Yunhuan Wu

20 SJTU ME | 24 CMU MSAIE-ME
Robotics/AI Engineer

0%

Introduction

Robotic navigation aids humans in essential scenarios, including airport customer boarding, commercial meeting receptions, and disaster site navigation. While individuals benefit from robotic services, these services pose accessibility challenges for people with disabilities. Robots may face limitations in mobility, vision, hearing, and cognitive reasoning, hindering disabled individuals’ access to these services. As robotic services become increasingly prevalent, ensuring they are inclusive and accessible is crucial, accommodating human disabilities with adaptations such as slower movements, standing support, and hazard detection.

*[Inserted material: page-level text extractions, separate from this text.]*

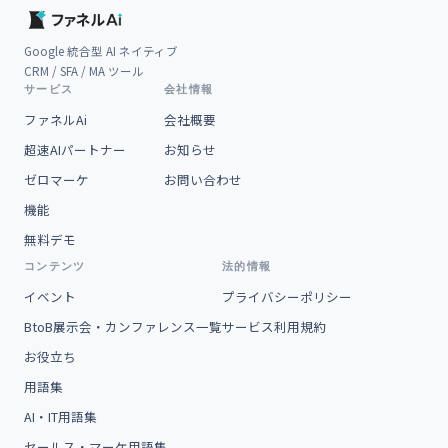
Google 統合型 AI ネイティブ
CRM / SFA / MA ツール
サービス
会社情報
ファネルAi
会社概要
超速AIパートナー
お知らせ
ゼロマーケ
お問い合わせ
機能
無料デモ
コンテンツ
法的情報
イベント
プライバシーポリシー
BtoB展示会・カンファレンス一覧
サービス利用規約
お役立ち
用語集
AI・IT用語集
セールス・マーケ用語集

To address this issue, this study introduces a novel Accessibility-Aware Reinforcement Learning model (ARL). ARL extracts disability-related information from human behavioral observations using a context embedding neural network. It then adjusts robot motions to provide inclusive assistance to individuals with disabilities. The results validate ARL’s efficacy in enabling robots to make accessibility-aware decisions, thereby enhancing their support for individuals with disabilities.

Design

1

Pipeline

This paper develops a novel accessibility-aware deep reinforcement learning model that contains accessibility encoder and context embedding process.

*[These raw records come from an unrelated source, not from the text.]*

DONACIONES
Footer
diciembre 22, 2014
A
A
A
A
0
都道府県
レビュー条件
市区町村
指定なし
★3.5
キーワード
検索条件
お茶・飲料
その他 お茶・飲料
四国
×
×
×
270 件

  • Accessibility Encoder: A domain-knowledge guided encoder is developed to extract accessibility features from accessibility information precisely.
  • Context Embedding Process: A context embedding process is trained to adjust the robot’s behavior for both accessibility adaptation and task accomplishments.

Evaluation

2

Quantitative results. This illustrates how ARL refines other navigation models.

2

Result. (a) Experiment setting (b) Behavior Comparison in Three Scenarios W/ and W/O ARL.

Conclusion

This paper introduces a novel accessibility-aware robot learning model, leveraging domain knowledge for seamless integration with existing navigation policies. The model proficiently extracts and utilizes accessibility features from human movement data, enabling the robot to operate in an accessibility-conscious and disabled-friendly manner. By incorporating four distinct navigation modes—leading, waiting, assistance, and protect—the model guarantees that robots offer timely and suitable assistance across various movement disability scenarios.

Future work will focus on evaluating the robot in real-world scenarios. Besides, to extend the practical applicability, we aim to apply ARL to broader robotic assistive scenarios with different robot types and configurations.